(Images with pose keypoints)
┄┄┄┄┄┄

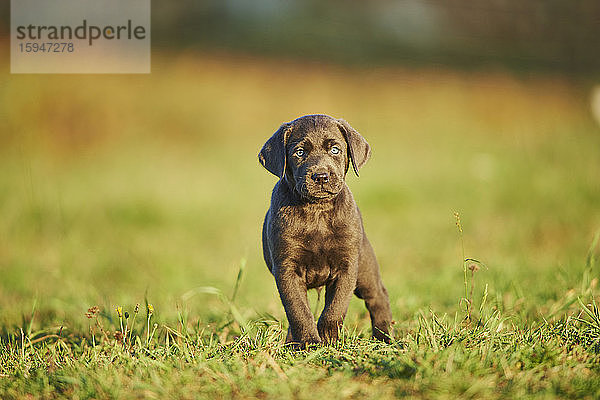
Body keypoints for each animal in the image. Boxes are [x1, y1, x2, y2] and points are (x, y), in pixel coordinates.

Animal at [258, 113, 394, 346]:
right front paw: (309, 343)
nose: (321, 176)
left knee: (378, 297)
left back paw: (385, 338)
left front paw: (329, 340)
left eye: (335, 150)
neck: (317, 212)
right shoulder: (286, 269)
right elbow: (298, 311)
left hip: (365, 268)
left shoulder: (347, 266)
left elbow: (335, 308)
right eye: (300, 152)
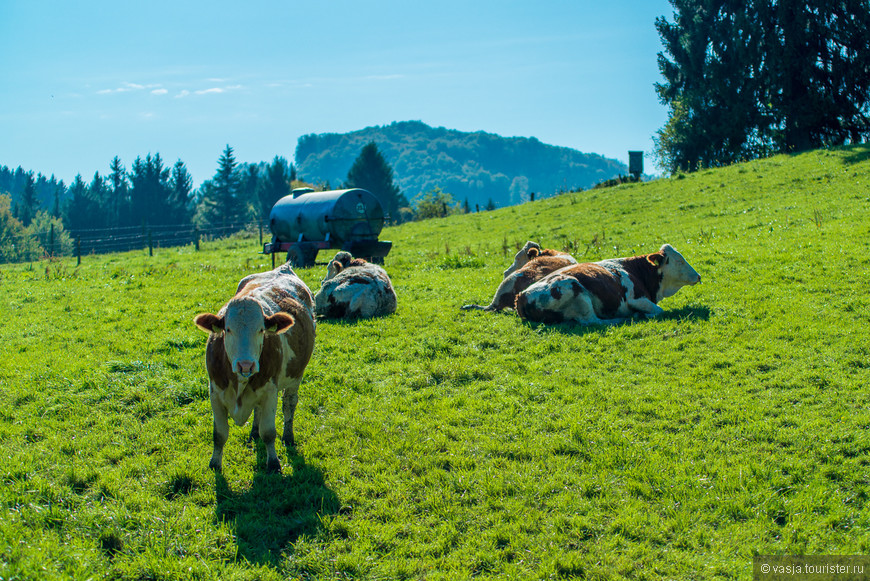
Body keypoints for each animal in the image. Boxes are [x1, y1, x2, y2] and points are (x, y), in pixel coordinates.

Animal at [192, 262, 316, 472]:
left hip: (296, 376)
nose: (246, 364)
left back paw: (288, 436)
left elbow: (269, 433)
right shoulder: (214, 392)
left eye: (261, 330)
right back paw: (254, 432)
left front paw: (273, 463)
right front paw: (215, 464)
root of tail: (283, 268)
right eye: (228, 329)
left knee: (289, 404)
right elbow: (219, 434)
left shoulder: (270, 392)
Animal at [516, 242, 700, 324]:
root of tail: (522, 296)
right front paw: (641, 314)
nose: (698, 276)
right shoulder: (636, 299)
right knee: (592, 321)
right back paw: (626, 318)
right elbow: (659, 311)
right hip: (575, 291)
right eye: (679, 261)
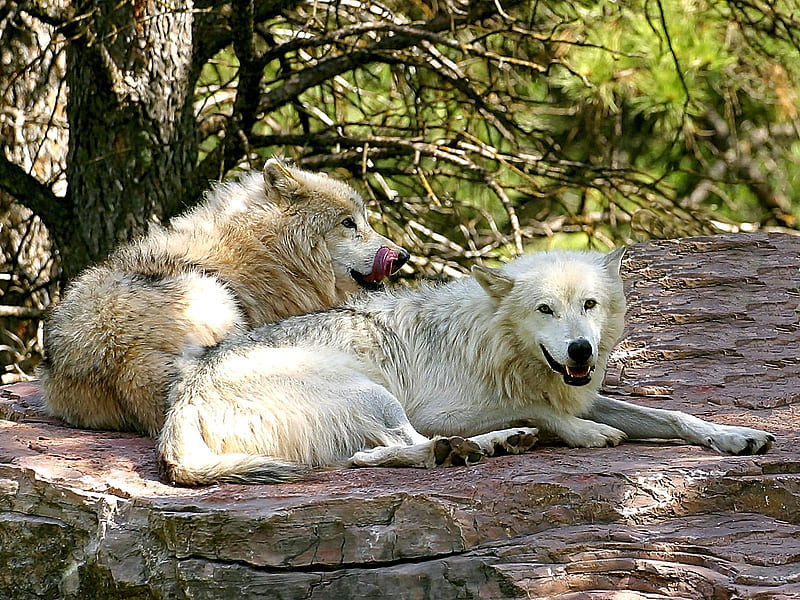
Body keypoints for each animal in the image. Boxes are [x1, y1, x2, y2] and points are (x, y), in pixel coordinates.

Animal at [40, 161, 410, 436]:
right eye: (349, 223)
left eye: (364, 220)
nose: (403, 256)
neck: (265, 250)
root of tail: (123, 357)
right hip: (215, 297)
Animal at [158, 246, 776, 486]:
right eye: (544, 309)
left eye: (589, 305)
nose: (581, 350)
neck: (501, 345)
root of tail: (182, 400)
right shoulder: (446, 408)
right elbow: (538, 410)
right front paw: (583, 433)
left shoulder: (578, 388)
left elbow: (673, 417)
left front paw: (735, 435)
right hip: (374, 394)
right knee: (397, 449)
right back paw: (483, 446)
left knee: (370, 455)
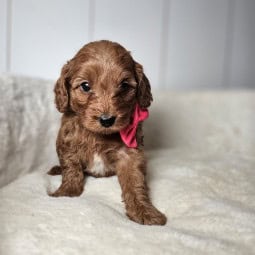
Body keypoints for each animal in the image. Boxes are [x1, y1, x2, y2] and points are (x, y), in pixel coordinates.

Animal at [47, 39, 167, 225]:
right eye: (85, 86)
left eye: (124, 85)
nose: (107, 120)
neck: (98, 135)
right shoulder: (67, 143)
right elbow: (71, 168)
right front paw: (66, 192)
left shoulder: (130, 154)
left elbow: (135, 182)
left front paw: (144, 211)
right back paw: (55, 169)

┄┄┄┄┄┄

TASK BRIEF - Omitting the images, transcribe every record exactly.

YOUR SOLUTION -
Body keypoints for each animal in the image. Boxes are [x1, y1, x2, y2] and points are (x, y), in pixel coordinates.

Animal at [258, 113, 394, 346]:
right front paw: (309, 343)
nose: (321, 176)
left knee: (378, 297)
left back paw: (385, 338)
left front paw: (329, 340)
left eye: (335, 150)
neck: (317, 212)
right shoulder: (286, 269)
right elbow: (298, 311)
left hip: (365, 268)
left shoulder: (347, 266)
left elbow: (335, 308)
right eye: (300, 152)
Body keypoints for each animal in the image. Boxes are [x1, y1, x2, y2] and points are (x, y), in pixel coordinates.

Animal at [192, 262, 316, 472]:
left hip: (296, 376)
nose: (246, 364)
left back paw: (288, 436)
left elbow: (269, 433)
right shoulder: (214, 392)
left eye: (261, 330)
right back paw: (254, 432)
left front paw: (273, 463)
right front paw: (215, 464)
root of tail: (283, 268)
right eye: (228, 329)
left knee: (289, 404)
right elbow: (219, 434)
left shoulder: (270, 392)
Animal at [516, 242, 700, 324]:
root of tail: (522, 296)
right front paw: (641, 314)
nose: (698, 276)
right shoulder: (636, 299)
right knee: (592, 321)
right back paw: (626, 318)
right elbow: (659, 311)
right hip: (575, 291)
right eye: (679, 261)
Body keypoints for each animal in the image. Boxes are [x1, y1, x2, y2] and points are (x, y), in pixel coordinates.

Animal at [40, 161, 410, 436]:
right eye: (349, 223)
left eye: (364, 220)
nose: (403, 256)
neck: (265, 250)
root of tail: (123, 357)
right hip: (215, 297)
Animal at [158, 246, 776, 486]:
right eye: (544, 309)
left eye: (589, 305)
nose: (581, 350)
neck: (501, 345)
root of tail: (182, 400)
right shoulder: (446, 408)
right elbow: (538, 410)
right front paw: (583, 433)
left shoulder: (578, 388)
left elbow: (673, 417)
left front paw: (735, 435)
right hip: (374, 394)
right knee: (397, 449)
right back paw: (483, 446)
left knee: (370, 455)
Body keypoints for each animal in the image. Boxes are [x1, y1, x2, y2] and points are (x, y), in pixel coordinates.

Animal at [47, 39, 167, 225]:
right eye: (85, 86)
left eye: (124, 85)
nose: (107, 120)
neck: (98, 135)
right shoulder: (67, 143)
right elbow: (71, 168)
right front paw: (66, 192)
left shoulder: (130, 154)
left elbow: (135, 182)
left front paw: (144, 211)
right back paw: (55, 169)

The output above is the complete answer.